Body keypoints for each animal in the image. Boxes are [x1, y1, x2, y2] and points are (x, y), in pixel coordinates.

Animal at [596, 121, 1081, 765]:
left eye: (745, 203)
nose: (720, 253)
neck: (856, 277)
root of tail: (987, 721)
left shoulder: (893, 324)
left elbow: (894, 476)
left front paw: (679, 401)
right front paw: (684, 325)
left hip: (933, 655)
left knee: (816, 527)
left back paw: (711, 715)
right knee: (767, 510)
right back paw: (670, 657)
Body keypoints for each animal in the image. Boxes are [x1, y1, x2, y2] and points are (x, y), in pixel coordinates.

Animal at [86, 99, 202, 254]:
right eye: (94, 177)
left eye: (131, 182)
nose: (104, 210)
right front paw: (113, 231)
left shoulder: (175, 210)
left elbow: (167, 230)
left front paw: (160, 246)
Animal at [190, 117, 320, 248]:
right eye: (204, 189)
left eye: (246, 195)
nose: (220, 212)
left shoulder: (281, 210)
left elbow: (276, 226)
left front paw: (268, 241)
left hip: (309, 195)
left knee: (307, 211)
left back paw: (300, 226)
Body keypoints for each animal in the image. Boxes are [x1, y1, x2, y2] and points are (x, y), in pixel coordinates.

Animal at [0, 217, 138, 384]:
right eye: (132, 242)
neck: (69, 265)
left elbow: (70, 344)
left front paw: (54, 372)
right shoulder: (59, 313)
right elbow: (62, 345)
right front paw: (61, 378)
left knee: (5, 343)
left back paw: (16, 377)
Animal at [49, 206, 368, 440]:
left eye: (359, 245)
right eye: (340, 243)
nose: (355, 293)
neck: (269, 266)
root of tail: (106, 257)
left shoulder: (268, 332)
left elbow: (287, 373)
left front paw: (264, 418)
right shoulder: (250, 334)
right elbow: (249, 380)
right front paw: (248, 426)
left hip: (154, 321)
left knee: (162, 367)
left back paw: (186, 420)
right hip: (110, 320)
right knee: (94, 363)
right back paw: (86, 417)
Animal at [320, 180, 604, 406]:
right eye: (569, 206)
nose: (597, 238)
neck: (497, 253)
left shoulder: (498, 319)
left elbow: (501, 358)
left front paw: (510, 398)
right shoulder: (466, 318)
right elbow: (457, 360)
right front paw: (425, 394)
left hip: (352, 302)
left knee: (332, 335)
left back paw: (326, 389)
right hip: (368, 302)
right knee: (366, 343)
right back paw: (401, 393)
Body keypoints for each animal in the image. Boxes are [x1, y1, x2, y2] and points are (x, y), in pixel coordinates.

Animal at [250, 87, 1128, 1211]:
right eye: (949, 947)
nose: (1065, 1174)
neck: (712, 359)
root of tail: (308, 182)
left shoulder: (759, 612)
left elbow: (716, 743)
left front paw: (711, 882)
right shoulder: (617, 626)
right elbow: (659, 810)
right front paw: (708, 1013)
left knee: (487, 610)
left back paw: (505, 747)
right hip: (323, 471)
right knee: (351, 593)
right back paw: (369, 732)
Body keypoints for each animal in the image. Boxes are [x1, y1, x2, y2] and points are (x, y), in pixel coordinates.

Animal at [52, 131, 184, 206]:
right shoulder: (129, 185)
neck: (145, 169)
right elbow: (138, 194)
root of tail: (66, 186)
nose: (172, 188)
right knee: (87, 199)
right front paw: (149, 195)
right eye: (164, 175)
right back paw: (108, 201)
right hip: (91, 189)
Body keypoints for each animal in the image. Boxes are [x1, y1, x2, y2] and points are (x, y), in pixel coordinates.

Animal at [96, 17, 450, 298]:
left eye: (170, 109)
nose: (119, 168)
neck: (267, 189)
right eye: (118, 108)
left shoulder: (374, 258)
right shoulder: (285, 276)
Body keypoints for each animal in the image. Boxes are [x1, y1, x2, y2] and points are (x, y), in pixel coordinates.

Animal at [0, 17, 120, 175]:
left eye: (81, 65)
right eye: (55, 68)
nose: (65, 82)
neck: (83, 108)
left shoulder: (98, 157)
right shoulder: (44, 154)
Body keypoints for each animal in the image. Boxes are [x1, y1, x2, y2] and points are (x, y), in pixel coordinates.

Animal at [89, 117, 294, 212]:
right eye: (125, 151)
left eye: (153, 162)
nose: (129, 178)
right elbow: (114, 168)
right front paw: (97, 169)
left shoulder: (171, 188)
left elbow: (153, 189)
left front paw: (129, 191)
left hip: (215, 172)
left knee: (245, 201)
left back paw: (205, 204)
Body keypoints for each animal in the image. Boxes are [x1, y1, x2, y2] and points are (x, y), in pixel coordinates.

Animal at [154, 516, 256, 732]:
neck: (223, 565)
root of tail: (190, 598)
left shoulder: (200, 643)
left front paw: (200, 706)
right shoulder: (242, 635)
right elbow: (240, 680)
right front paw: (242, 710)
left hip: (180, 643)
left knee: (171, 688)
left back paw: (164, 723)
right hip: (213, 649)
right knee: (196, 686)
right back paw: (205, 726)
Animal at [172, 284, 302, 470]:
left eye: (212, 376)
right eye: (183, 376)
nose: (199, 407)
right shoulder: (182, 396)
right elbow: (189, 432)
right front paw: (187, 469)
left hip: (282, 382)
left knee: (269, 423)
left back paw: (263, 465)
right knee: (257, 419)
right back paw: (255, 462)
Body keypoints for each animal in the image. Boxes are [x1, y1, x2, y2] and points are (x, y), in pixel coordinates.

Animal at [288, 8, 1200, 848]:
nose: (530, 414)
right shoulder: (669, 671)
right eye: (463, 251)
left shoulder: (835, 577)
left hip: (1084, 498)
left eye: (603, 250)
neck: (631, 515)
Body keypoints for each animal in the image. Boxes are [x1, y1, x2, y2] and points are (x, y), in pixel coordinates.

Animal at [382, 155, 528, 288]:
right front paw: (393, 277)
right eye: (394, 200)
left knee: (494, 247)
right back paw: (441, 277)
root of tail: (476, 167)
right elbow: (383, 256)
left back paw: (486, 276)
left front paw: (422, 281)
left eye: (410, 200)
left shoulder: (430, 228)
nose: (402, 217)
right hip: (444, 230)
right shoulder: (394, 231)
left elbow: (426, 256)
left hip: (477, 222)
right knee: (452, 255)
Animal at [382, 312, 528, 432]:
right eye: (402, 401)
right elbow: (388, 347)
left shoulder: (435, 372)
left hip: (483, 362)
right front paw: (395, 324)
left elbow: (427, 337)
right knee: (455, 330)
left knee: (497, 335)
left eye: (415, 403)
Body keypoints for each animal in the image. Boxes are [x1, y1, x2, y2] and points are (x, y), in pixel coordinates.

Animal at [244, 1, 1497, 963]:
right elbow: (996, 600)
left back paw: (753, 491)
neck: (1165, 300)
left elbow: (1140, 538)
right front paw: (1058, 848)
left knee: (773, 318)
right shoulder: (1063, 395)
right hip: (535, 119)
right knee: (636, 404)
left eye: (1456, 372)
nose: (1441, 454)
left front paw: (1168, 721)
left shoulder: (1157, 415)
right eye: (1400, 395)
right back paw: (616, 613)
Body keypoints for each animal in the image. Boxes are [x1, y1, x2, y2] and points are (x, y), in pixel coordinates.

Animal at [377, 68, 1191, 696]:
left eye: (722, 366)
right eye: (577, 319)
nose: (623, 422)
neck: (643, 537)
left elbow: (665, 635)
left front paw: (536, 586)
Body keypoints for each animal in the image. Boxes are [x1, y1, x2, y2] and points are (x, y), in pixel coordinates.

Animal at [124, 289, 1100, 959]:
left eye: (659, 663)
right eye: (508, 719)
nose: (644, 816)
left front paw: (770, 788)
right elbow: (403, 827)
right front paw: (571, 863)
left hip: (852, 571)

--

### WHAT YOU ARE ASKED TO DO
Look for the line with "right front paw: (395, 324)" in the records above. Repeat it and each line after it exactly.

### ANSWER TO THE PROBLEM
right front paw: (395, 324)
left elbow: (427, 337)
right knee: (455, 330)
left knee: (497, 335)
left eye: (415, 403)
Body keypoints for each animal in the image. Boxes are [x1, y1, x2, y2] and points are (x, y), in pixel coordinates.

Animal at [244, 1, 1497, 963]:
right elbow: (996, 600)
left back paw: (753, 491)
neck: (1165, 300)
left elbow: (1140, 538)
right front paw: (1058, 848)
left knee: (773, 318)
right shoulder: (1063, 395)
right hip: (535, 119)
right knee: (636, 404)
left eye: (1456, 372)
nose: (1441, 454)
left front paw: (1168, 721)
left shoulder: (1157, 415)
right eye: (1400, 395)
right back paw: (616, 613)
Body keypoints for each animal in the image. Boxes are [x1, y1, x2, y2] and points are (x, y), in pixel coordinates.

Animal at [377, 68, 1191, 696]:
left eye: (722, 366)
right eye: (577, 319)
nose: (623, 422)
neck: (643, 537)
left elbow: (665, 635)
left front paw: (536, 586)
Body keypoints for each animal in the image. Boxes are [x1, y1, x2, y2] and points are (x, y), in pixel coordinates.

Animal at [124, 289, 1100, 959]:
left eye: (659, 663)
right eye: (508, 719)
nose: (644, 816)
left front paw: (770, 788)
right elbow: (403, 827)
right front paw: (571, 863)
left hip: (852, 571)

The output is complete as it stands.